[Opening GIVEN PASSAGE section]

I took a seat, bareback in Hurley shorts
still wiping sleep from my eyes. It was still dark out.
“It will be cold,” she said, shivering and
holding her teacup. It’s funny how dawn patrols are always the same. It’s
always too easy to be unmotivated in the early morning.
Gigantar already left. So did Claudia, both
German longboard hogs. Since Sonja said she’d be paddling out later or going
for a run, I asked her to let my brother know where his boardbag and moped keys
were.
A set was peeling through Choco Point when
we pulled up. Three people were out, the third Swiss Mark. Bri and I walked out
to the lineup, caught two racy closeouts, and made our way back out. Our
natural course took us to the right spot, inside and wide right next to the
sandbank.
Within the hour, more people paddled out.
This Japanese dude was struggling. I had seen him go straight on a wave the day
before, his best wave yet. Gigantar, Mark, Claudia, Spaniard Victor, French
Sofi, and some stringbean redhead German chick (aside from Sonja, the only cool
German).
I didn’t want to have to battle it out with
anyone, so I stayed inside. A few waves broke at the top of the point, and only
Gigantar and Claudia were able to get them, but the ones they missed came
straight to me and Bri.
Having concluded my fin experiment, I was
content with the recent setup, but my surfing was still off. I cleared a couple
sections, but my turns felt forced, like attacking the wave with the same
enthusiasm since I got here wasn’t working. Again, next wave, I got a few
turns, but I wasn’t clicking, and then I realized that my body was worn out,
not just physically, but I had been surfing at 100% the last four days. My last
trip to Java, even Bali, wasn’t as consistent as this trip. Now, Bri and I were
literally just waking up, hitting the waves, coming back to rest, and then
doing it all over again, a minimum of four hours a day on a consistent pointbreak,
no long moped journeys involved.

[Closing GIVEN PASSAGE section]
[Opening SOURCE INFORMATION section]

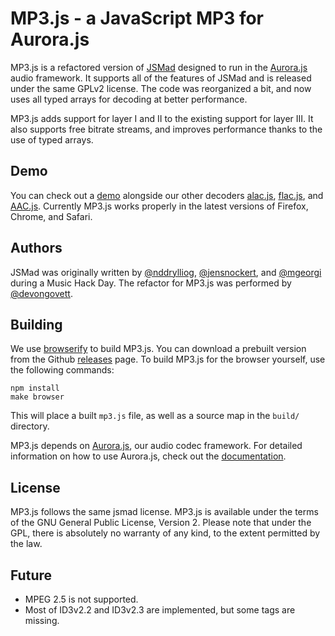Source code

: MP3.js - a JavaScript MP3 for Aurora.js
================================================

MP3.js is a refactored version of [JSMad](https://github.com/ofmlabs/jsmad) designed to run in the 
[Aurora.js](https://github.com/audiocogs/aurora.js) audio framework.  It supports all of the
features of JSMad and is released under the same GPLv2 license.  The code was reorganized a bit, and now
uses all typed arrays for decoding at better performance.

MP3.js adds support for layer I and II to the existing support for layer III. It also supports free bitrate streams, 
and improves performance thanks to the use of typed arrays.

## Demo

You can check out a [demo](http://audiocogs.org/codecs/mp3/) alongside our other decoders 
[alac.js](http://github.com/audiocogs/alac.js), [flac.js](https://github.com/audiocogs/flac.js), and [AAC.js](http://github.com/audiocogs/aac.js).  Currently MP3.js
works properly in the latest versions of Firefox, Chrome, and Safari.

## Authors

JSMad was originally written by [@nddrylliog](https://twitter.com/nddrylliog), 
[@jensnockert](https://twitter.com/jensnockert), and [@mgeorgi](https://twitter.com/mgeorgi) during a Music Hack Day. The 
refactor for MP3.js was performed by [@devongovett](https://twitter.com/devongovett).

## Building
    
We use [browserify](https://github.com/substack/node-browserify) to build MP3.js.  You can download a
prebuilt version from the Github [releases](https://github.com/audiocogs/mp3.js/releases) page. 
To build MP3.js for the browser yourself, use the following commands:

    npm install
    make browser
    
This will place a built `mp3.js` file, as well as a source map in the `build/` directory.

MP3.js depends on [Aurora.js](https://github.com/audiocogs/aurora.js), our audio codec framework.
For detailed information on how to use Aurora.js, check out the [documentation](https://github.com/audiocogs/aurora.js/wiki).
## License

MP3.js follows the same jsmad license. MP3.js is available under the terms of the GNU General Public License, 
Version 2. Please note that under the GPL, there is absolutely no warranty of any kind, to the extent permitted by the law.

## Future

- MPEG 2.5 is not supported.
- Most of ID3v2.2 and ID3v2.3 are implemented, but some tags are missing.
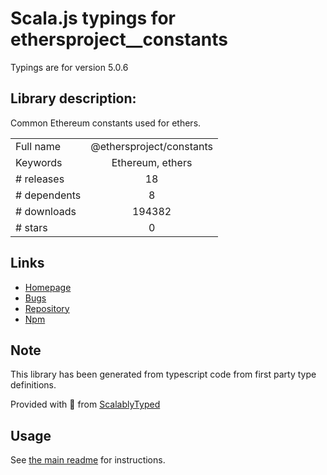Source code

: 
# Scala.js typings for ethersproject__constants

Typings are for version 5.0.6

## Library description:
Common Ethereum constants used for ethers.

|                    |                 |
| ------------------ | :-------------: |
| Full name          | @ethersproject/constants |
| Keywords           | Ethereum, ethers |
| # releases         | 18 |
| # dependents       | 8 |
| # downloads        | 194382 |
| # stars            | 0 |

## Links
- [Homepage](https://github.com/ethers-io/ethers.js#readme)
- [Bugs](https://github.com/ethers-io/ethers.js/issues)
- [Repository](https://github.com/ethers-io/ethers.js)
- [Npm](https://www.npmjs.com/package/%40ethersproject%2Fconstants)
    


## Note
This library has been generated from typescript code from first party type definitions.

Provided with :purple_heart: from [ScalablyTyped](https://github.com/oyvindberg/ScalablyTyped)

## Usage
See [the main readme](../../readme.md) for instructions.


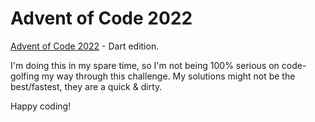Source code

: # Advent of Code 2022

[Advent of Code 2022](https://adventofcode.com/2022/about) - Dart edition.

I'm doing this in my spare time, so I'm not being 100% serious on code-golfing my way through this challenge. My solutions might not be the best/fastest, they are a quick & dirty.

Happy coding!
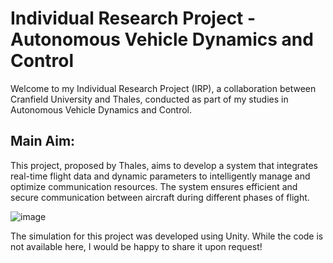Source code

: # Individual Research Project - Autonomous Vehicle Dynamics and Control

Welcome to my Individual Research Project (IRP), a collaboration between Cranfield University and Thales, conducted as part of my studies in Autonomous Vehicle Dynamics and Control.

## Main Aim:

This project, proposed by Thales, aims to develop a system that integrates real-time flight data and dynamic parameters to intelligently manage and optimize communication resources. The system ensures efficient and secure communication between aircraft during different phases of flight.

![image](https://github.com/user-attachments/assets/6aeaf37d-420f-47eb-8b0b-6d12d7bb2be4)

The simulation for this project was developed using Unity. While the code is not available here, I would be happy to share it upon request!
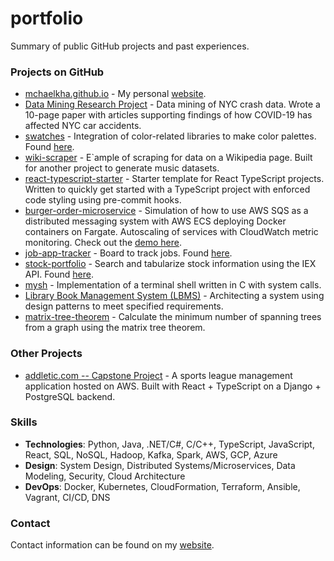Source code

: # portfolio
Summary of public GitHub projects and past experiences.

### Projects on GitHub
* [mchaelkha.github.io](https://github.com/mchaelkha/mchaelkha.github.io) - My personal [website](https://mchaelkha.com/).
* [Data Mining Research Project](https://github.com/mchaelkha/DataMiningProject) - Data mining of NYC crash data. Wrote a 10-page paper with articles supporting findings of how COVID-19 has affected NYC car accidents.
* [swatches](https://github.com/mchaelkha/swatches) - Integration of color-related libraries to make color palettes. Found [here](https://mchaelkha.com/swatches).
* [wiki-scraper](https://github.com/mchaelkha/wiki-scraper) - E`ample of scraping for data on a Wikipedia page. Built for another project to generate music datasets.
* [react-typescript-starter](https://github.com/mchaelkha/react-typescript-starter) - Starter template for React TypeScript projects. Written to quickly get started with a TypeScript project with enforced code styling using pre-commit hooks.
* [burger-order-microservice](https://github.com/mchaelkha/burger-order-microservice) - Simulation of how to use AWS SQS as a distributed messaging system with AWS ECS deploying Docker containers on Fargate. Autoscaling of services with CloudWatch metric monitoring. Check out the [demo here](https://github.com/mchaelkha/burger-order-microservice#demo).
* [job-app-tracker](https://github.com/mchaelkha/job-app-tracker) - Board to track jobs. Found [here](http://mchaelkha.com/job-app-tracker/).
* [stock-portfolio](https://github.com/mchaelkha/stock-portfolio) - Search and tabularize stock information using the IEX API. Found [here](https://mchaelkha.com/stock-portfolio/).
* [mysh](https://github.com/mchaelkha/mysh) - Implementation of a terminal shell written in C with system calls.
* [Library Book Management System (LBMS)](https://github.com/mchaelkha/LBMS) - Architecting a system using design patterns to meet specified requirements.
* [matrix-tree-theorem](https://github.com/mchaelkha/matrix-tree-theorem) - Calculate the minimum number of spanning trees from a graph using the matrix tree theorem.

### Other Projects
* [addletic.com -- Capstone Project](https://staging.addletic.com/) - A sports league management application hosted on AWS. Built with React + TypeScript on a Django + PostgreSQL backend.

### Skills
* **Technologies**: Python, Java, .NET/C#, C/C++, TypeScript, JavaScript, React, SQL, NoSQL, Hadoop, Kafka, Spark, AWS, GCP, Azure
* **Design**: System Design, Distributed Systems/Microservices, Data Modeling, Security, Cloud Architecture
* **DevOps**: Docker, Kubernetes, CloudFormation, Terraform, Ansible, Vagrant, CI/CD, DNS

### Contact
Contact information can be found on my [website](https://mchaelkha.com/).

[Closing SOURCE INFORMATION section]
[Opening SOURCE INFORMATION section]

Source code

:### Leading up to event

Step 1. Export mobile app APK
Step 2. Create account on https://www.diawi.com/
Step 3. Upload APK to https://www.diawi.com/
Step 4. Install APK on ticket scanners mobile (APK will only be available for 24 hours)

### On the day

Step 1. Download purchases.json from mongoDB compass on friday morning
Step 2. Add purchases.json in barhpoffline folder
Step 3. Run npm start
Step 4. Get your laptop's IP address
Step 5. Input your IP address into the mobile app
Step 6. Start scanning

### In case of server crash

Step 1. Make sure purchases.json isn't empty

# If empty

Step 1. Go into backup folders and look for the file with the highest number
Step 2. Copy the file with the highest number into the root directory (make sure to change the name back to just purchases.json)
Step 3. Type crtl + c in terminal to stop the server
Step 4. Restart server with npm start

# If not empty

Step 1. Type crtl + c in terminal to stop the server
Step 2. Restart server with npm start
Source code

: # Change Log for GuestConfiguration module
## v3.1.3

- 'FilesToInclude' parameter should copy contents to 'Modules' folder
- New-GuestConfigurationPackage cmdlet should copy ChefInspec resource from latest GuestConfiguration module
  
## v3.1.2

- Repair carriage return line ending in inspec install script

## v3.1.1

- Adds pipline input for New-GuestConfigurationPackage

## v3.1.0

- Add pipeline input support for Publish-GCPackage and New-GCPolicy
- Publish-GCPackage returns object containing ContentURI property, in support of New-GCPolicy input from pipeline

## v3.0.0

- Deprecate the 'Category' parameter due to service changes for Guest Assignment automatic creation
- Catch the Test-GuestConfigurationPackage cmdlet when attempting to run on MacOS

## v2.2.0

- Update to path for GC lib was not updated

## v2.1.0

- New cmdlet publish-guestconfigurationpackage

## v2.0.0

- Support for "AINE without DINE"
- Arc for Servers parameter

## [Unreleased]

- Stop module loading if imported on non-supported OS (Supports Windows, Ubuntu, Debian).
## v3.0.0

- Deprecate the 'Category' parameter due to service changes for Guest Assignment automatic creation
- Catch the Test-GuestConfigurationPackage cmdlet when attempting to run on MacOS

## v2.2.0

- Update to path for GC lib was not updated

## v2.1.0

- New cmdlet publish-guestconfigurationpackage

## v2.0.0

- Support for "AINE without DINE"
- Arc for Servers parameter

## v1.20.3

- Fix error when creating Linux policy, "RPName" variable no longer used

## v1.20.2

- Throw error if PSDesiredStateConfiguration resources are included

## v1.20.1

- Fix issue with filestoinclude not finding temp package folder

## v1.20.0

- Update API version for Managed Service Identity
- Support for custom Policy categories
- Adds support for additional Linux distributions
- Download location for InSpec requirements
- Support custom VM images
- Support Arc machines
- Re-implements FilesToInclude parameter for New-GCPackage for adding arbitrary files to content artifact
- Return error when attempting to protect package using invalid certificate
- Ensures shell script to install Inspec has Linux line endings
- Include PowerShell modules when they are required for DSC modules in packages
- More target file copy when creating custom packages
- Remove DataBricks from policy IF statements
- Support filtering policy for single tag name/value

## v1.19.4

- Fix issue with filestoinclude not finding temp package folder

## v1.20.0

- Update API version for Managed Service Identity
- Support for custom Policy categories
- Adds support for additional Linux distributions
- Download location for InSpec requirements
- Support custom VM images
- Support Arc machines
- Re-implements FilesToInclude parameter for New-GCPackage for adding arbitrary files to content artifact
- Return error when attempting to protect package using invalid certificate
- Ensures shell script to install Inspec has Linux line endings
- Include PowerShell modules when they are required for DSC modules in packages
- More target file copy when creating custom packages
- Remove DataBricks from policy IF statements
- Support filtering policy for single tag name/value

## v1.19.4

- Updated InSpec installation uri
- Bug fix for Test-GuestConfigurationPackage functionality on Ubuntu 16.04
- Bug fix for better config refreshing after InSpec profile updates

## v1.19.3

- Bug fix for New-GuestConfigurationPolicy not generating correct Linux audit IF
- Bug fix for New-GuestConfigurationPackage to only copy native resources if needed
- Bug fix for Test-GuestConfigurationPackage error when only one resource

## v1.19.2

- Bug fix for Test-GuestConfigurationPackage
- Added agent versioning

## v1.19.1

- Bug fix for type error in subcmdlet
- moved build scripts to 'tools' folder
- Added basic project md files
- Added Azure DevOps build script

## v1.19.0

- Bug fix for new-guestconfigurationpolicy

[Closing SOURCE INFORMATION section]

▶ [PROBLEMS TO SOLVE]:
1) In the surf journal excerpt, how many people were out at Choco Point when they pulled up?
2) Transcribe everything in the rows from the line containing "# Advent of Code 2022" down to the line containing "Summary of public", including both of those lines, and leave the pictures out of your answer.
The surf journal excerpt and the rows have no connection to each other.

▶ [ANSWERS TO THE TASKS]:
1) Three people were out.

2)
: # Advent of Code 2022

[Advent of Code 2022](https://adventofcode.com/2022/about) - Dart edition.

I'm doing this in my spare time, so I'm not being 100% serious on code-golfing my way through this challenge. My solutions might not be the best/fastest, they are a quick & dirty.

Happy coding!
Source code

: # Individual Research Project - Autonomous Vehicle Dynamics and Control

Welcome to my Individual Research Project (IRP), a collaboration between Cranfield University and Thales, conducted as part of my studies in Autonomous Vehicle Dynamics and Control.

## Main Aim:

This project, proposed by Thales, aims to develop a system that integrates real-time flight data and dynamic parameters to intelligently manage and optimize communication resources. The system ensures efficient and secure communication between aircraft during different phases of flight.

![image](https://github.com/user-attachments/assets/6aeaf37d-420f-47eb-8b0b-6d12d7bb2be4)

The simulation for this project was developed using Unity. While the code is not available here, I would be happy to share it upon request!
Source code

: # portfolio
Summary of public GitHub projects and past experiences.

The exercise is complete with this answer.